▶ **Problem description**: Please give every record below again exactly, and keep the pictures out.

Page segmentation data
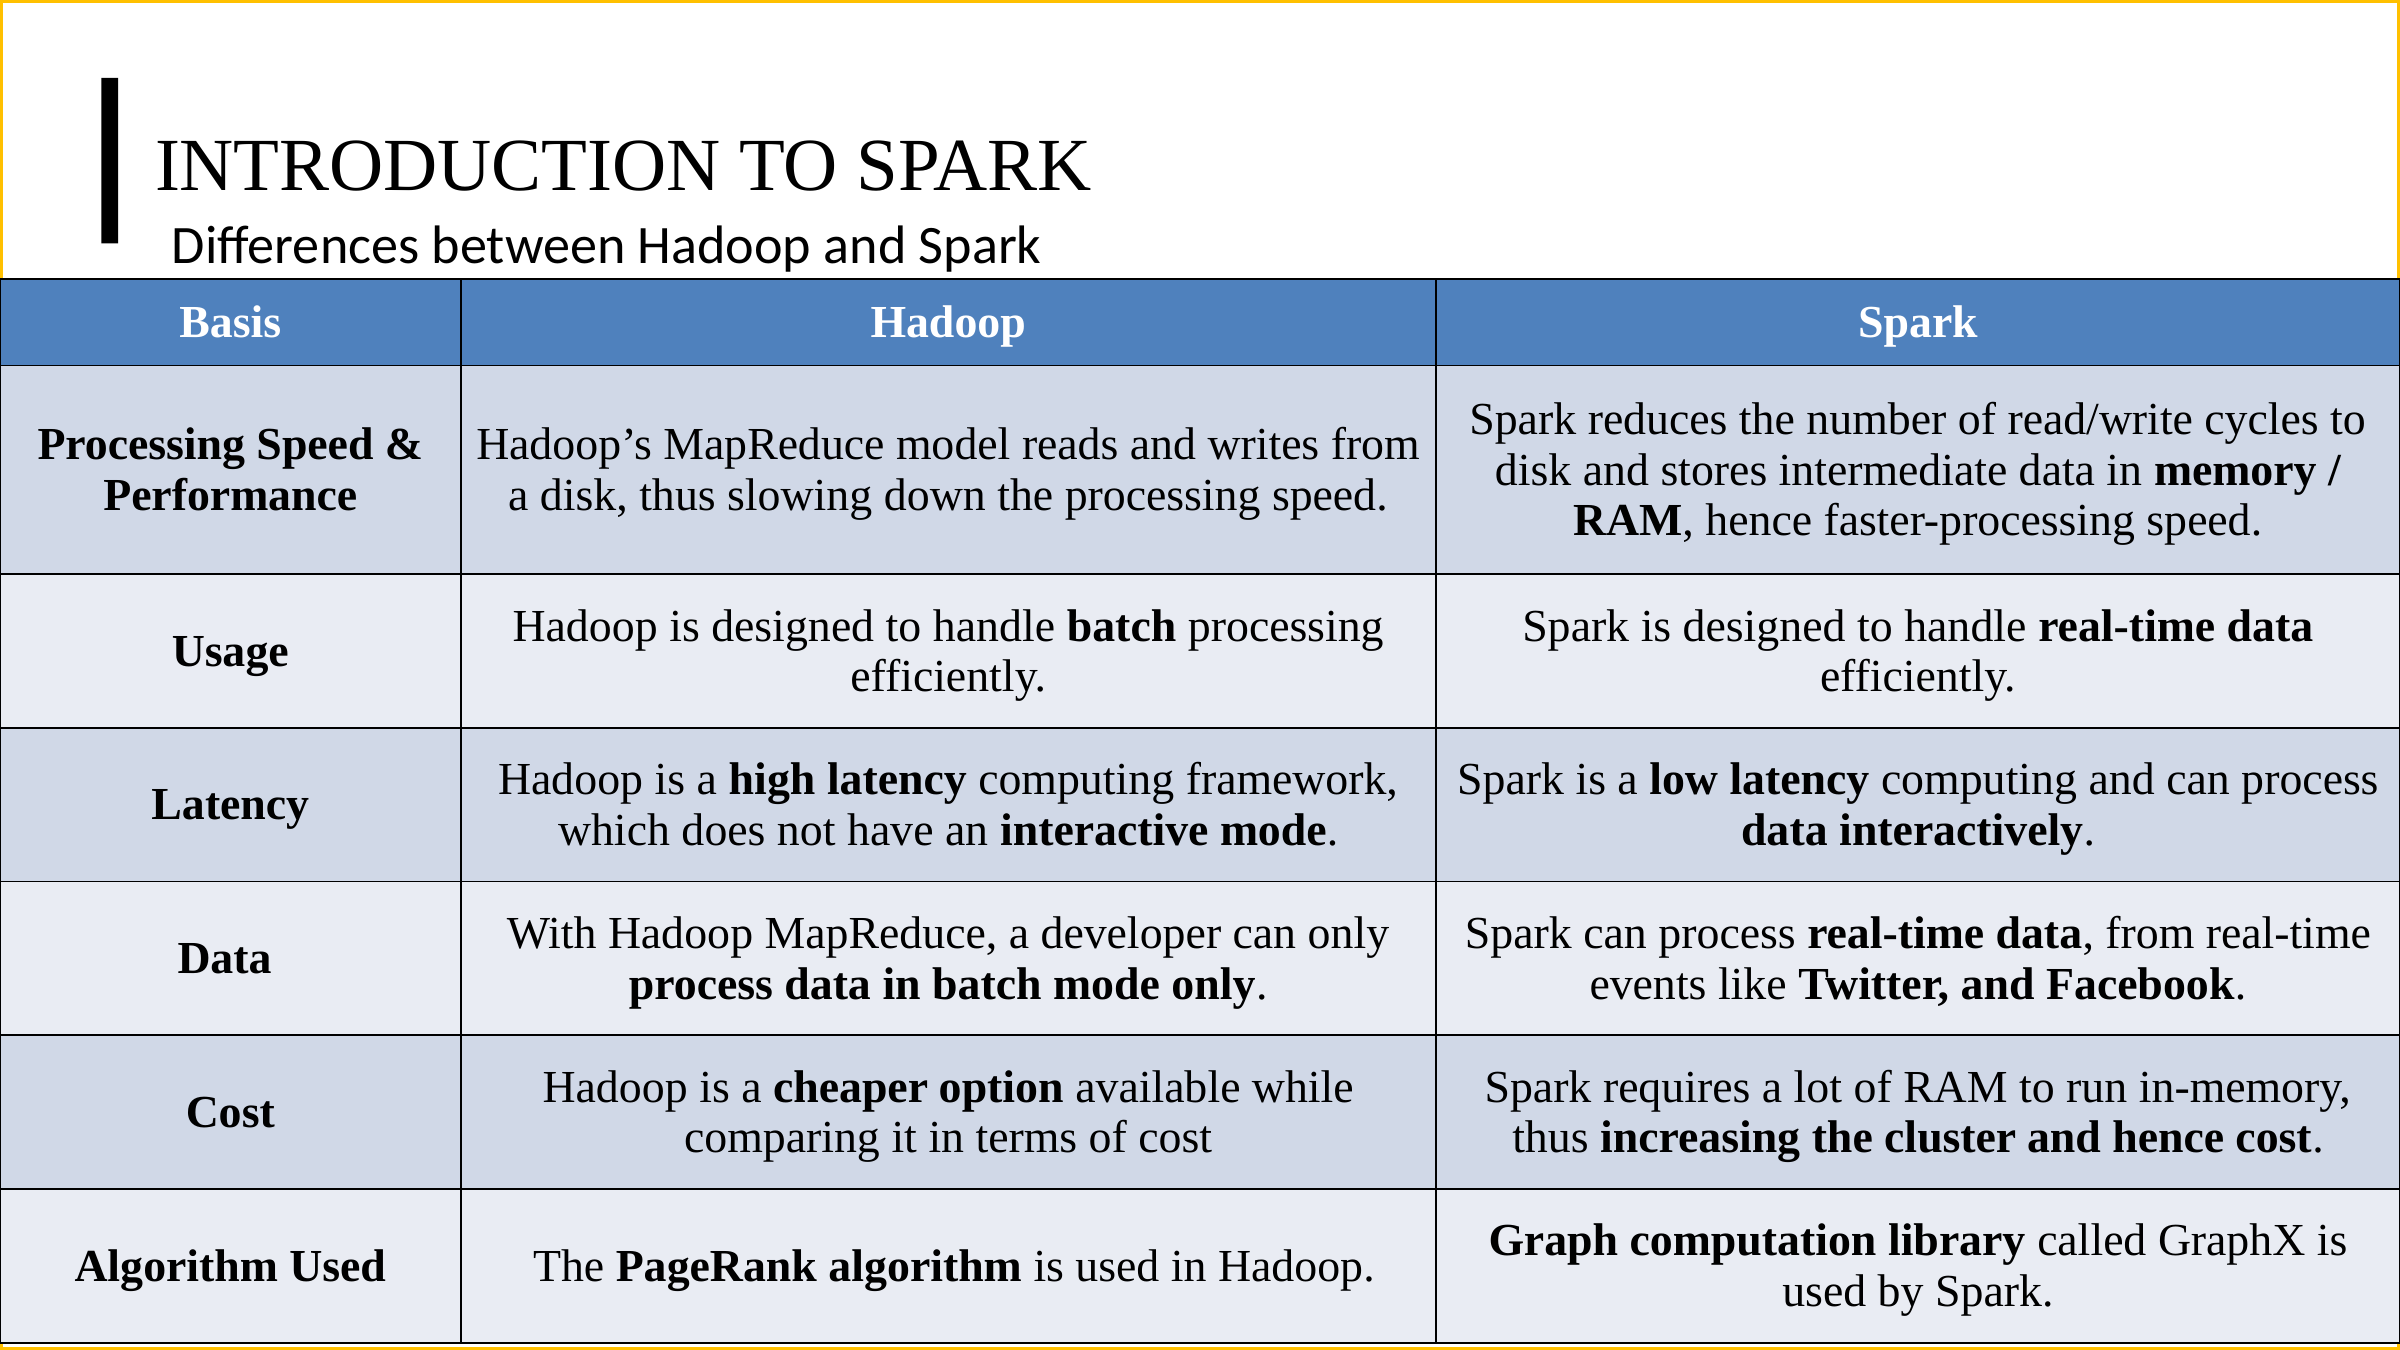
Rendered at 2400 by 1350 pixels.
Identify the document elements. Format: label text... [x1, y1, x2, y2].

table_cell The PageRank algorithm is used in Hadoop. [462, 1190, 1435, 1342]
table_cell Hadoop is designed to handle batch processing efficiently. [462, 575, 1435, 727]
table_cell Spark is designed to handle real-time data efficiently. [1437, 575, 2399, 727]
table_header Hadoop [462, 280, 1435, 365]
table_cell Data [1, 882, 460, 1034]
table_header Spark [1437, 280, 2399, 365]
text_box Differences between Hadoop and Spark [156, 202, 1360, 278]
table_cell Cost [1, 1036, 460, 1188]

▶ **Response to this exercise**:
Rendered at 2400 by 1350 pixels.
Identify the document elements. Format: label text... [x1, y1, x2, y2].

table_cell The PageRank algorithm is used in Hadoop. [462, 1190, 1435, 1342]
table_cell Hadoop is designed to handle batch processing efficiently. [462, 575, 1435, 727]
table_cell Spark is designed to handle real-time data efficiently. [1437, 575, 2399, 727]
table_header Hadoop [462, 280, 1435, 365]
table_cell Data [1, 882, 460, 1034]
table_header Spark [1437, 280, 2399, 365]
text_box Differences between Hadoop and Spark [156, 202, 1360, 278]
table_cell Cost [1, 1036, 460, 1188]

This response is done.